Your reply should hold every entry below exactly as written and none of the pictures.

[Opening The input section]

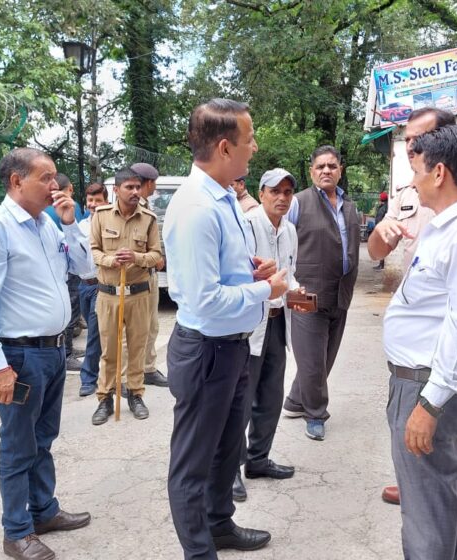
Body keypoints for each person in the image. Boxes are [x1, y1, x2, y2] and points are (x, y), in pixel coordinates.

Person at [369, 107, 457, 505]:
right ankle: (423, 487)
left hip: (440, 364)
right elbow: (377, 250)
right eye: (409, 141)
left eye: (419, 139)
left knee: (443, 468)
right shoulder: (415, 193)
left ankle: (438, 493)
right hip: (421, 356)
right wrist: (381, 234)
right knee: (426, 473)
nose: (412, 148)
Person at [163, 98, 288, 559]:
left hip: (232, 349)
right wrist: (266, 291)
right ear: (223, 146)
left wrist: (250, 272)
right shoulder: (198, 205)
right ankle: (199, 551)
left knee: (225, 449)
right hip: (208, 351)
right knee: (194, 462)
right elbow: (202, 298)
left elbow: (220, 274)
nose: (254, 147)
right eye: (248, 139)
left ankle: (219, 525)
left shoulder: (223, 195)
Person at [0, 148, 94, 560]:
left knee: (43, 438)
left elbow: (86, 269)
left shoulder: (47, 225)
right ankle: (16, 531)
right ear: (17, 181)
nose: (54, 186)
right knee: (18, 446)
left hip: (53, 352)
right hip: (19, 357)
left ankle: (44, 510)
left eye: (55, 177)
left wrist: (72, 226)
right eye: (46, 177)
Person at [232, 168, 305, 503]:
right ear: (261, 193)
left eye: (288, 192)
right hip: (250, 326)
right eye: (275, 191)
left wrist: (299, 292)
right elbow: (238, 276)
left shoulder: (290, 229)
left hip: (278, 322)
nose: (282, 198)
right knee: (241, 401)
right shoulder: (246, 226)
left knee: (271, 396)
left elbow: (290, 274)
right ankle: (231, 469)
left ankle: (258, 459)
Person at [282, 145, 360, 441]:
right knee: (312, 359)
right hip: (305, 293)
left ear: (340, 169)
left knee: (325, 357)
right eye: (320, 167)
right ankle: (316, 414)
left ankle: (295, 401)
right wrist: (287, 281)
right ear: (311, 171)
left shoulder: (349, 206)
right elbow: (282, 244)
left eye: (332, 166)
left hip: (340, 293)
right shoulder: (298, 203)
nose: (326, 171)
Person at [88, 168, 162, 424]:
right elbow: (94, 250)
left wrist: (137, 258)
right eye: (129, 187)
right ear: (116, 190)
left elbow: (157, 255)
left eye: (137, 187)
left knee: (137, 348)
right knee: (109, 350)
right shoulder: (101, 216)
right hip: (108, 294)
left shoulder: (149, 219)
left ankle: (135, 394)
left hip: (139, 294)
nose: (134, 192)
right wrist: (110, 260)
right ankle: (105, 398)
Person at [129, 162, 168, 387]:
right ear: (150, 183)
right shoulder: (133, 208)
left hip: (149, 273)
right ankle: (133, 374)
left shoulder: (146, 207)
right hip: (138, 275)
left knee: (151, 325)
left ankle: (147, 367)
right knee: (137, 329)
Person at [45, 173, 85, 370]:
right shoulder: (69, 206)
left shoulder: (43, 212)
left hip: (56, 267)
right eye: (70, 189)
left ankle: (68, 348)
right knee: (71, 307)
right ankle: (67, 352)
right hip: (69, 265)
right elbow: (77, 237)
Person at [77, 183, 107, 397]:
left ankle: (88, 378)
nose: (94, 205)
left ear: (106, 201)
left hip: (101, 285)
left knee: (95, 335)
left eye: (98, 200)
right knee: (92, 331)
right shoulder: (80, 225)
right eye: (90, 201)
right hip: (83, 285)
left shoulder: (110, 224)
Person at [373, 192, 388, 270]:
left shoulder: (383, 208)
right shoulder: (385, 206)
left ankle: (381, 265)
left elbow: (380, 219)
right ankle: (381, 264)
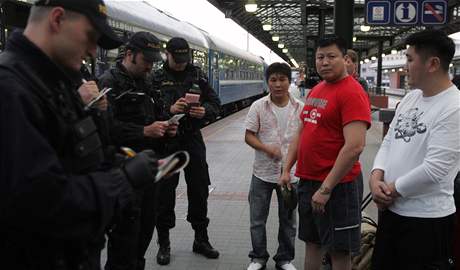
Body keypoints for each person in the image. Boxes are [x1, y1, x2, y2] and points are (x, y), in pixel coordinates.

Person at [0, 0, 161, 269]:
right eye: (90, 36)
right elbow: (42, 204)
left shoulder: (54, 82)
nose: (91, 50)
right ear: (57, 19)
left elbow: (78, 152)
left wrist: (121, 160)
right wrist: (123, 179)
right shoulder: (11, 90)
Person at [370, 29, 460, 270]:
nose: (405, 65)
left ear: (432, 64)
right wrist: (375, 176)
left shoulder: (454, 107)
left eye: (410, 59)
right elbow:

[Closing The input section]

• _Task answer_
Body keypoints for each person in the image. Boxes are [x1, y1, x2, y2] and points are (x, y), in pixel coordinates.

Person at [369, 107, 457, 505]:
right ankle: (423, 487)
left hip: (440, 364)
right elbow: (377, 250)
right eye: (409, 141)
left eye: (419, 139)
left knee: (443, 468)
right shoulder: (415, 193)
left ankle: (438, 493)
right hip: (421, 356)
right wrist: (381, 234)
right knee: (426, 473)
nose: (412, 148)
Person at [163, 98, 288, 559]:
left hip: (232, 349)
right wrist: (266, 291)
right ear: (223, 146)
left wrist: (250, 272)
right shoulder: (198, 205)
right ankle: (199, 551)
left knee: (225, 449)
right hip: (208, 351)
right knee: (194, 462)
right elbow: (202, 298)
left elbow: (220, 274)
nose: (254, 147)
right eye: (248, 139)
left ankle: (219, 525)
left shoulder: (223, 195)
Person at [0, 148, 94, 560]:
left knee: (43, 438)
left elbow: (86, 269)
left shoulder: (47, 225)
right ankle: (16, 531)
right ear: (17, 181)
nose: (54, 186)
right knee: (18, 446)
left hip: (53, 352)
right hip: (19, 357)
left ankle: (44, 510)
left eye: (55, 177)
left wrist: (72, 226)
right eye: (46, 177)
Person at [232, 168, 305, 503]:
right ear: (261, 193)
left eye: (288, 192)
right hip: (250, 326)
right eye: (275, 191)
left wrist: (299, 292)
right elbow: (238, 276)
left shoulder: (290, 229)
left hip: (278, 322)
nose: (282, 198)
right knee: (241, 401)
right shoulder: (246, 226)
left knee: (271, 396)
left elbow: (290, 274)
right ankle: (231, 469)
left ankle: (258, 459)
Person at [282, 145, 360, 441]:
right knee: (312, 359)
right hip: (305, 293)
left ear: (340, 169)
left knee: (325, 357)
right eye: (320, 167)
right ankle: (316, 414)
left ankle: (295, 401)
right wrist: (287, 281)
right ear: (311, 171)
left shoulder: (349, 206)
right elbow: (282, 244)
left eye: (332, 166)
left hip: (340, 293)
right shoulder: (298, 203)
nose: (326, 171)
Person at [88, 168, 162, 424]:
right elbow: (94, 250)
left wrist: (137, 258)
right eye: (129, 187)
right ear: (116, 190)
left elbow: (157, 255)
left eye: (137, 187)
left knee: (137, 348)
right knee: (109, 350)
right shoulder: (101, 216)
right hip: (108, 294)
left shoulder: (149, 219)
left ankle: (135, 394)
left hip: (139, 294)
nose: (134, 192)
right wrist: (110, 260)
right ankle: (105, 398)
Person at [129, 162, 168, 387]:
right ear: (150, 183)
right shoulder: (133, 208)
left hip: (149, 273)
right ankle: (133, 374)
left shoulder: (146, 207)
right hip: (138, 275)
left knee: (151, 325)
left ankle: (147, 367)
right knee: (137, 329)
Person at [45, 173, 85, 370]:
right shoulder: (69, 206)
left shoulder: (43, 212)
left hip: (56, 267)
right eye: (70, 189)
left ankle: (68, 348)
right knee: (71, 307)
right ankle: (67, 352)
right hip: (69, 265)
right elbow: (77, 237)
Person at [77, 183, 107, 397]:
left ankle: (88, 378)
nose: (94, 205)
left ear: (106, 201)
left hip: (101, 285)
left knee: (95, 335)
left eye: (98, 200)
right knee: (92, 331)
right shoulder: (80, 225)
right eye: (90, 201)
right hip: (83, 285)
left shoulder: (110, 224)
Person at [373, 192, 388, 270]:
left shoulder: (383, 208)
right shoulder: (385, 206)
left ankle: (381, 265)
left elbow: (380, 219)
right ankle: (381, 264)
Body keypoints for each person in the image. Boxes are [x1, y1, x2, y2] and points are (x, y), in pixel coordinates.

Person at [0, 0, 161, 269]:
right eye: (90, 36)
right elbow: (42, 204)
left shoulder: (54, 82)
nose: (91, 50)
right ear: (57, 19)
left elbow: (78, 152)
left wrist: (121, 160)
right wrist: (123, 179)
right shoulder: (11, 90)
Person at [370, 29, 460, 270]:
nose: (405, 65)
left ear: (432, 64)
right wrist: (375, 176)
left shoulder: (454, 107)
left eye: (410, 59)
right elbow:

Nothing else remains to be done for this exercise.